Data below:
+++

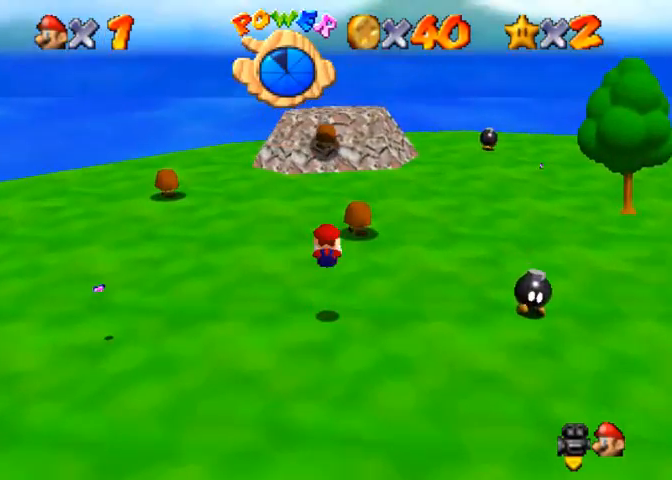
Gameplay with a controller (PlayStation layout); each line is a JSON object with the inputs held at the frame after it. "events" lists button and stick changes between this image and that frame as [ms after this image, input, new state], when the widget could be followed in between.
{"buttons": [], "left_stick": "up", "right_stick": "center", "events": [[233, "SQUARE", "down"], [300, "SQUARE", "up"], [333, "CROSS", "up"]]}
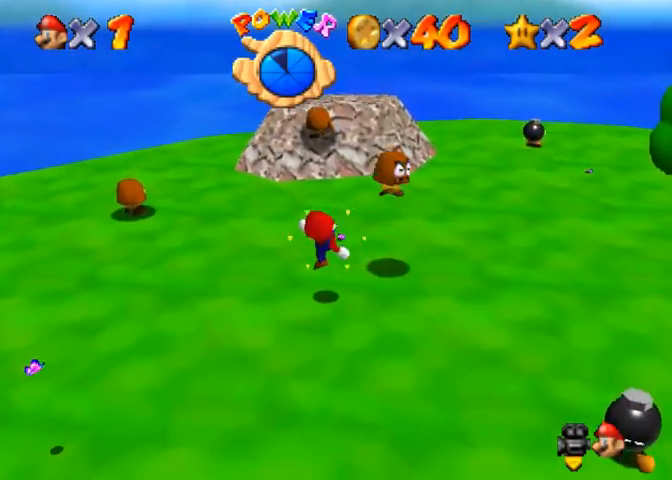
{"buttons": ["CROSS"], "left_stick": "up", "right_stick": "center", "events": [[100, "CROSS", "down"]]}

+++

Your instructions:
Your output must reproduce the material above in full, with no pictures.

Task result:
Gameplay with a controller (PlayStation layout); each line is a JSON object with the inputs held at the frame after it. "events" lists button and stick changes between this image and that frame as [ms after this image, input, new state], when the widget could be followed in between.
{"buttons": [], "left_stick": "up", "right_stick": "center", "events": [[233, "SQUARE", "down"], [300, "SQUARE", "up"], [333, "CROSS", "up"]]}
{"buttons": ["CROSS"], "left_stick": "up", "right_stick": "center", "events": [[100, "CROSS", "down"]]}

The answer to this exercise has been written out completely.